By profession a musician he was compelled while still in his 'teens to relinquish his position as clarinet player in an orchestra on account of serious myopia.
For some years he knocked about without any settled plan. During this period he heard a Socialist holding forth in Stevenson Square, Manchester. As a Tory, he resented the speaker attacking capitalism. An argument ensued and Moses lost both the discussion and his Toryism. His temperament was such that to be beaten fairly in discussion could only have one result. He bacame a convert to Socialism.
Moses Baritz made more than one journey to America, where he made a reputation as a convincing speaker and a brilliant exponent of scientific Socialism. His last trip to the U.S.A. became a world tour—largely involuntary. In 1918 he was arrested and confined in the Immigration Station at Seattle, Wash. It is interesting to note in passing that the American interpretation of democracy at this period did not provide for the formulation of any charges, arrest, detention and ultimate release depending largely on the whim of a few officials.

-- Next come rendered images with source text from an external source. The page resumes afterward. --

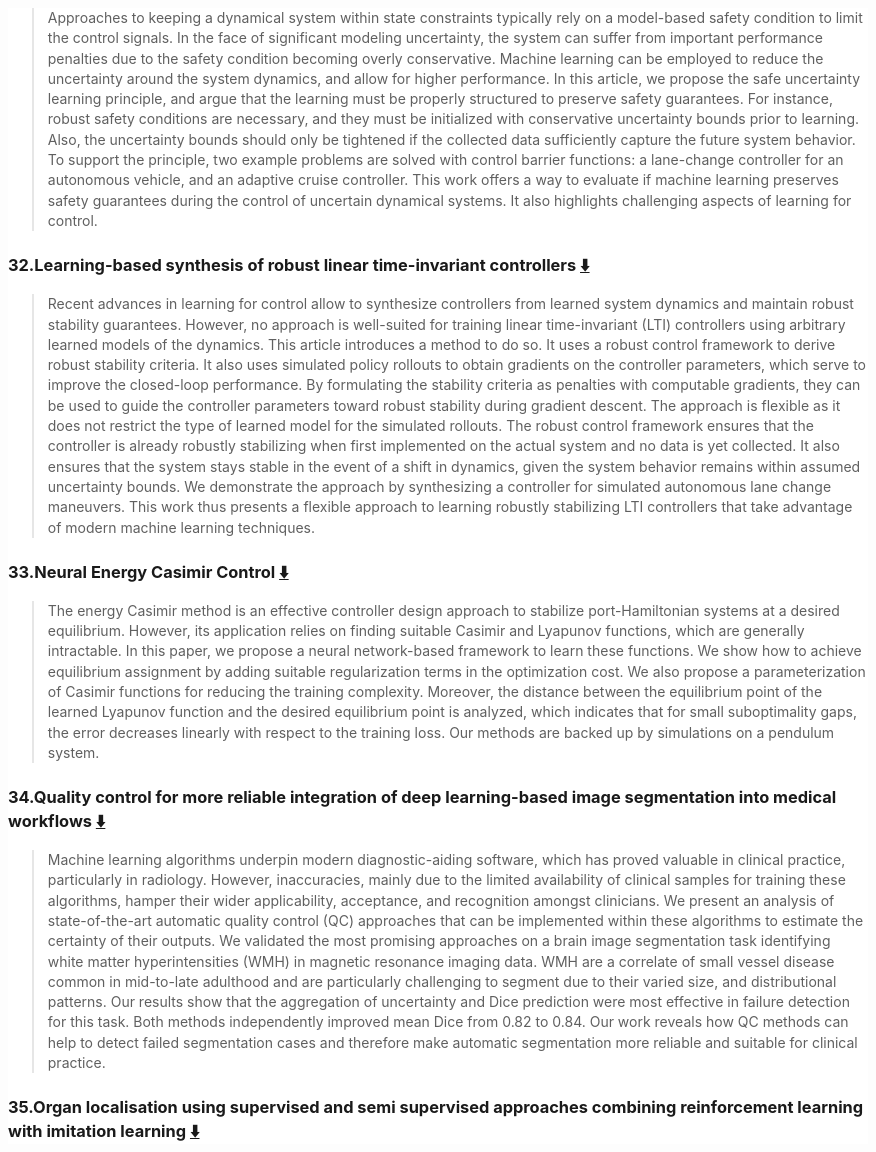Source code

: >  Approaches to keeping a dynamical system within state constraints typically rely on a model-based safety condition to limit the control signals. In the face of significant modeling uncertainty, the system can suffer from important performance penalties due to the safety condition becoming overly conservative. Machine learning can be employed to reduce the uncertainty around the system dynamics, and allow for higher performance. In this article, we propose the safe uncertainty learning principle, and argue that the learning must be properly structured to preserve safety guarantees. For instance, robust safety conditions are necessary, and they must be initialized with conservative uncertainty bounds prior to learning. Also, the uncertainty bounds should only be tightened if the collected data sufficiently capture the future system behavior. To support the principle, two example problems are solved with control barrier functions: a lane-change controller for an autonomous vehicle, and an adaptive cruise controller. This work offers a way to evaluate if machine learning preserves safety guarantees during the control of uncertain dynamical systems. It also highlights challenging aspects of learning for control.      
### 32.Learning-based synthesis of robust linear time-invariant controllers  [ :arrow_down: ](https://arxiv.org/pdf/2112.03345.pdf)
>  Recent advances in learning for control allow to synthesize controllers from learned system dynamics and maintain robust stability guarantees. However, no approach is well-suited for training linear time-invariant (LTI) controllers using arbitrary learned models of the dynamics. This article introduces a method to do so. It uses a robust control framework to derive robust stability criteria. It also uses simulated policy rollouts to obtain gradients on the controller parameters, which serve to improve the closed-loop performance. By formulating the stability criteria as penalties with computable gradients, they can be used to guide the controller parameters toward robust stability during gradient descent. The approach is flexible as it does not restrict the type of learned model for the simulated rollouts. The robust control framework ensures that the controller is already robustly stabilizing when first implemented on the actual system and no data is yet collected. It also ensures that the system stays stable in the event of a shift in dynamics, given the system behavior remains within assumed uncertainty bounds. We demonstrate the approach by synthesizing a controller for simulated autonomous lane change maneuvers. This work thus presents a flexible approach to learning robustly stabilizing LTI controllers that take advantage of modern machine learning techniques.      
### 33.Neural Energy Casimir Control  [ :arrow_down: ](https://arxiv.org/pdf/2112.03339.pdf)
>  The energy Casimir method is an effective controller design approach to stabilize port-Hamiltonian systems at a desired equilibrium. However, its application relies on finding suitable Casimir and Lyapunov functions, which are generally intractable. In this paper, we propose a neural network-based framework to learn these functions. We show how to achieve equilibrium assignment by adding suitable regularization terms in the optimization cost. We also propose a parameterization of Casimir functions for reducing the training complexity. Moreover, the distance between the equilibrium point of the learned Lyapunov function and the desired equilibrium point is analyzed, which indicates that for small suboptimality gaps, the error decreases linearly with respect to the training loss. Our methods are backed up by simulations on a pendulum system.      
### 34.Quality control for more reliable integration of deep learning-based image segmentation into medical workflows  [ :arrow_down: ](https://arxiv.org/pdf/2112.03277.pdf)
>  Machine learning algorithms underpin modern diagnostic-aiding software, which has proved valuable in clinical practice, particularly in radiology. However, inaccuracies, mainly due to the limited availability of clinical samples for training these algorithms, hamper their wider applicability, acceptance, and recognition amongst clinicians. We present an analysis of state-of-the-art automatic quality control (QC) approaches that can be implemented within these algorithms to estimate the certainty of their outputs. We validated the most promising approaches on a brain image segmentation task identifying white matter hyperintensities (WMH) in magnetic resonance imaging data. WMH are a correlate of small vessel disease common in mid-to-late adulthood and are particularly challenging to segment due to their varied size, and distributional patterns. Our results show that the aggregation of uncertainty and Dice prediction were most effective in failure detection for this task. Both methods independently improved mean Dice from 0.82 to 0.84. Our work reveals how QC methods can help to detect failed segmentation cases and therefore make automatic segmentation more reliable and suitable for clinical practice.      
### 35.Organ localisation using supervised and semi supervised approaches combining reinforcement learning with imitation learning  [ :arrow_down: ](https://arxiv.org/pdf/2112.03276.pdf)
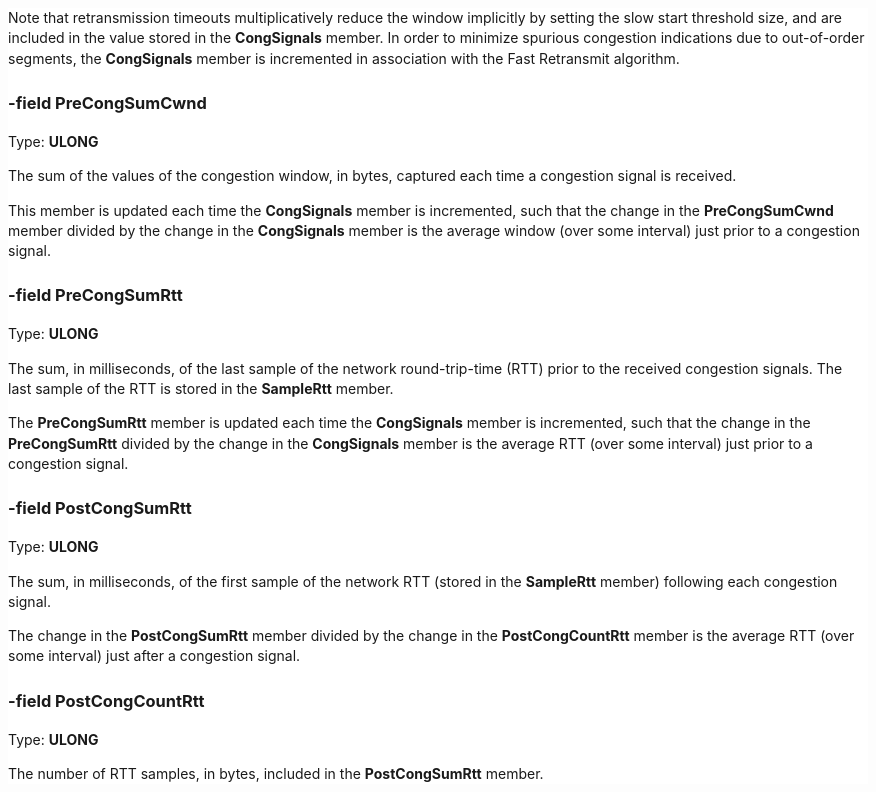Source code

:            

Note that retransmission timeouts multiplicatively reduce
           the window implicitly by setting the slow start threshold size, and are
           included in the value stored in the  <b>CongSignals</b> member.  In order to minimize
           spurious congestion indications due to out-of-order
           segments, the <b>CongSignals</b> member is incremented in
           association with the Fast Retransmit algorithm.


### -field PreCongSumCwnd

Type: <b>ULONG</b>

The sum of the values of the congestion window, in bytes,
           captured each time a congestion signal is received.  

This
           member is updated each time the <b>CongSignals</b> member is
           incremented, such that the change in
           the <b>PreCongSumCwnd</b> member divided by the change in
           the <b>CongSignals</b> member is the average window (over some
           interval) just prior to a congestion signal.


### -field PreCongSumRtt

Type: <b>ULONG</b>

The sum, in milliseconds, of the last sample of the network round-trip-time (RTT) prior to the received congestion signals.  The last sample of the RTT is stored in the <b>SampleRtt</b> member.

The <b>PreCongSumRtt</b> member
           is updated each time the <b>CongSignals</b> member is incremented,
           such that the change in the <b>PreCongSumRtt</b>  divided by
           the change in the <b>CongSignals</b> member is the average RTT
           (over some interval) just prior to a congestion signal.


### -field PostCongSumRtt

Type: <b>ULONG</b>

The sum, in milliseconds, of the first sample of the network RTT (stored in the <b>SampleRtt</b> member)
           following each congestion signal.  

The change in
           the <b>PostCongSumRtt</b> member divided by the change in
           the <b>PostCongCountRtt</b> member is the average RTT (over some
           interval) just after a congestion signal.


### -field PostCongCountRtt

Type: <b>ULONG</b>

The number of RTT samples, in bytes, included in
           the <b>PostCongSumRtt</b> member.
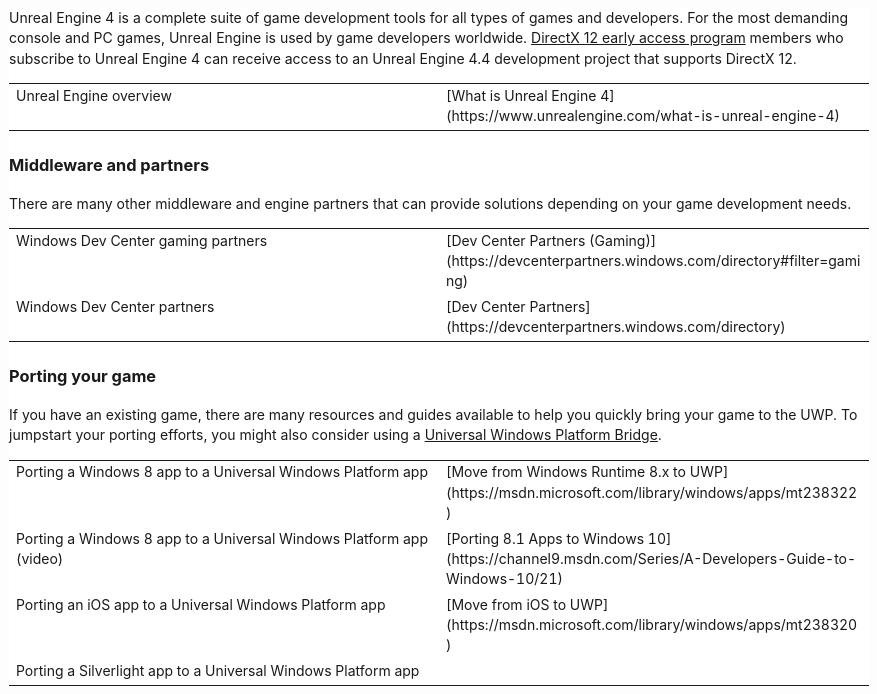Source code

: Unreal Engine 4 is a complete suite of game development tools for all types of games and developers. For the most demanding console and PC games, Unreal Engine is used by game developers worldwide. [DirectX 12 early access program](#dxeap) members who subscribe to Unreal Engine 4 can receive access to an Unreal Engine 4.4 development project that supports DirectX 12.

<table>
    <colgroup>
    <col width="50%" />
    <col width="50%" />
    </colgroup>
    <tr>
        <td>Unreal Engine overview</td>
        <td>[What is Unreal Engine 4](https://www.unrealengine.com/what-is-unreal-engine-4)</td>
    </tr>
</table>
 

### Middleware and partners

There are many other middleware and engine partners that can provide solutions depending on your game development needs.

<table>
    <colgroup>
    <col width="50%" />
    <col width="50%" />
    </colgroup>
    <tr>
        <td>Windows Dev Center gaming partners</td>
        <td>[Dev Center Partners (Gaming)](https://devcenterpartners.windows.com/directory#filter=gaming)</td>
    </tr>
    <tr>
        <td>Windows Dev Center partners</td>
        <td>[Dev Center Partners](https://devcenterpartners.windows.com/directory)</td>
    </tr>
</table>
 

### Porting your game

If you have an existing game, there are many resources and guides available to help you quickly bring your game to the UWP. To jumpstart your porting efforts, you might also consider using a [Universal Windows Platform Bridge](#uwp_bridges).

<table>
    <colgroup>
    <col width="50%" />
    <col width="50%" />
    </colgroup>
    <tr>
        <td>Porting a Windows 8 app to a Universal Windows Platform app</td>
        <td>[Move from Windows Runtime 8.x to UWP](https://msdn.microsoft.com/library/windows/apps/mt238322)</td>
    </tr>
    <tr>
        <td>Porting a Windows 8 app to a Universal Windows Platform app (video)</td>
        <td>[Porting 8.1 Apps to Windows 10](https://channel9.msdn.com/Series/A-Developers-Guide-to-Windows-10/21)</td>
    </tr>
    <tr>
        <td>Porting an iOS app to a Universal Windows Platform app</td>
        <td>[Move from iOS to UWP](https://msdn.microsoft.com/library/windows/apps/mt238320)</td>
    </tr>
    <tr>
        <td>Porting a Silverlight app to a Universal Windows Platform app</td>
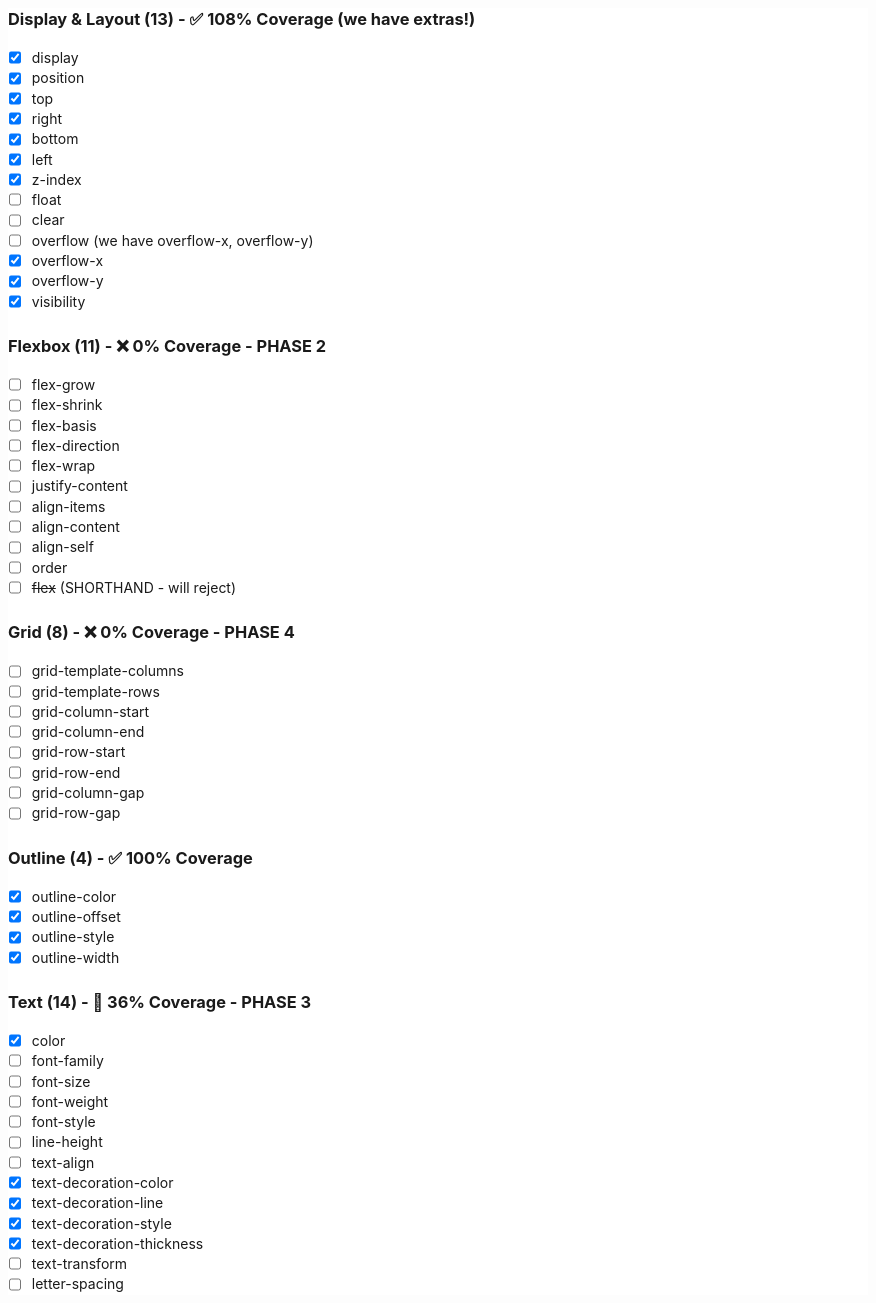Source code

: ### Display & Layout (13) - ✅ 108% Coverage (we have extras!)

- [x] display
- [x] position
- [x] top
- [x] right
- [x] bottom
- [x] left
- [x] z-index
- [ ] float
- [ ] clear
- [ ] overflow (we have overflow-x, overflow-y)
- [x] overflow-x
- [x] overflow-y
- [x] visibility

### Flexbox (11) - ❌ 0% Coverage - PHASE 2

- [ ] flex-grow
- [ ] flex-shrink
- [ ] flex-basis
- [ ] flex-direction
- [ ] flex-wrap
- [ ] justify-content
- [ ] align-items
- [ ] align-content
- [ ] align-self
- [ ] order
- [ ] ~~flex~~ (SHORTHAND - will reject)

### Grid (8) - ❌ 0% Coverage - PHASE 4

- [ ] grid-template-columns
- [ ] grid-template-rows
- [ ] grid-column-start
- [ ] grid-column-end
- [ ] grid-row-start
- [ ] grid-row-end
- [ ] grid-column-gap
- [ ] grid-row-gap

### Outline (4) - ✅ 100% Coverage

- [x] outline-color
- [x] outline-offset
- [x] outline-style
- [x] outline-width

### Text (14) - 🔴 36% Coverage - PHASE 3

- [x] color
- [ ] font-family
- [ ] font-size
- [ ] font-weight
- [ ] font-style
- [ ] line-height
- [ ] text-align
- [x] text-decoration-color
- [x] text-decoration-line
- [x] text-decoration-style
- [x] text-decoration-thickness
- [ ] text-transform
- [ ] letter-spacing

The writer was arrested and confined in the same building. A political and personal friendship had commenced which has overcome many obstacles and has been terminated only by death.
About September, 1918, Moses was given permission to leave the U.S.A. and he sailed for the Antipodes. His reception there was marked by hostility verging on persecution, and before long he was on the move again. He discovered on his arrival in South Africa that his reputation as a Socialist propagandist had preceded him. The quantity of malicious venom levelled at him proved insurmountable and he landed in England again during the latter half of 1920.
A few years of poverty followed, during his sole income depended on the proceeds of musical lectures illustrated with gramophone records. These lectures were delivered mainly to proletarian audiences and he introduced a class of music that has survived the competition of musical shoddy.
A well-known recording company, appreciating his musical knowledge and recognising his analytical faculties, engaged his services. In the early days of broadcasting he was on the air regularly lecturing on music. Good English and a clear pronunciation were insufficient to survive the demand for an Oxford accent, and Moses bade adieu to the microphone.
His health began to deteriorate about three years ago and he passed through several severe illnesses in the meantime. Nevertheless, no call on his services were ignored and only a few months ago he made his last bow to a Socialist audience at a Bloomsbury meeting, when he concluded his lecture in a state of collapse.
The announcement of his death occasions no surprise to his friends, but it is a painful shock and a great loss. The Socialist Party and the Manchester branch in particular has lost one of its most able and sincere advocates.